Hence, event detection has been an intensely investigated field
of research in the last decade. A framework using two modular
blocks to detect and analyze events in airborne video streams is
presented in the work of (Medioni et al., 2001). The first
module detects and tracks moving objects in a video stream,
whereas the second module employs the derived trajectories to
recognize predefined scenarios. A further event recognition
system is based on two consecutive modules, namely a tracking
and an event analysis step, in which complex events are
recognized using Bayesian and logical methods (Hongeng et al.,
2004). Video streams from close range surveillance cameras are
used to detect events focusing on interactions between few
persons. Further methods exemplify the emphasis on research in
surveillance issues, as the scanning of video streams for unusual
events (Breitenstein et al., 2009; Mehran et al., 2009).

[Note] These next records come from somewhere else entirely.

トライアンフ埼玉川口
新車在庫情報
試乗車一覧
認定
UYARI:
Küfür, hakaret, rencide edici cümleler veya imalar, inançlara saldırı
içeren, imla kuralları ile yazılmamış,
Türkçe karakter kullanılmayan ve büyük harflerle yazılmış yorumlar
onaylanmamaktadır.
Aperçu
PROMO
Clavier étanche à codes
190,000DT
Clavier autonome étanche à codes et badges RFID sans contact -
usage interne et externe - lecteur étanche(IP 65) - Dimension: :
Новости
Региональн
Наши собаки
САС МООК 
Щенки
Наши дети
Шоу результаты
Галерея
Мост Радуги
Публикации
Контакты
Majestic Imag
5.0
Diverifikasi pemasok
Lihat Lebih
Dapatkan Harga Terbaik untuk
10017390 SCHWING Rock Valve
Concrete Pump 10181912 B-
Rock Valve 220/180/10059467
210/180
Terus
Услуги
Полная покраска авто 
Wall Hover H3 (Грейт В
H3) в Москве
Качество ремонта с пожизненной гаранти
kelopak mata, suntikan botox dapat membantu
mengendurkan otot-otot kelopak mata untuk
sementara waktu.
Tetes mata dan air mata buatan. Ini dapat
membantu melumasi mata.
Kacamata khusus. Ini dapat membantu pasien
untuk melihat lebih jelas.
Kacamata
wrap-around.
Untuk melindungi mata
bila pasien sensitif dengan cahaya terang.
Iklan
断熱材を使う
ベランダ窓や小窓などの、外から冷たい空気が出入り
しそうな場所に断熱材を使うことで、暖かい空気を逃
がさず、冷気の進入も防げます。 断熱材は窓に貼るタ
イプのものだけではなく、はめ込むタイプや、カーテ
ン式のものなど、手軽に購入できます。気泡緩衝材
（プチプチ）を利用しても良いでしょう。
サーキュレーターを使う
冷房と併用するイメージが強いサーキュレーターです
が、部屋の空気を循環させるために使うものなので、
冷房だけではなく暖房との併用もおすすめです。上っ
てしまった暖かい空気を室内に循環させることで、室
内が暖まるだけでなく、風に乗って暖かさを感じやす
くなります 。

Additional related work in the field of people tracking and
event detection is based on seminal research in crowd analysis
and simulation (Helbing and Molnar, 1995; Helbing et al.,
2002). Observed collective phenomena in moving crowds, like
lane formations in corridors, have successfully been simulated
using a social force model (SFM). The SFM considers
interactions among pedestrians and between pedestrians and
obstacles, resulting in a certain moving direction for each
individual.
The approach presented in this paper is aimed to complement
the above work. The monitoring of people is based on aerial
camera systems mounted on aircrafts, UAVs, helicopters or
airships. The provided image sequences cover a large area of
view allowing for the analysis of density, distribution and
motion behavior of people. Yet, as the frame rate of such image
sequences is usually much lower compared to video streams
(only some Hz), more sophisticated tracking approaches need to
be employed. Moreover, the interpretation of scenarios in such
large scale image sequences needs to comprise an exceeding
number of moving objects compared to existing event detection
systems. Thus, the intention of the approach is to define a
broader spectrum of identifiable scenarios instead of simply
alerting a general abnormal event within a monitored area.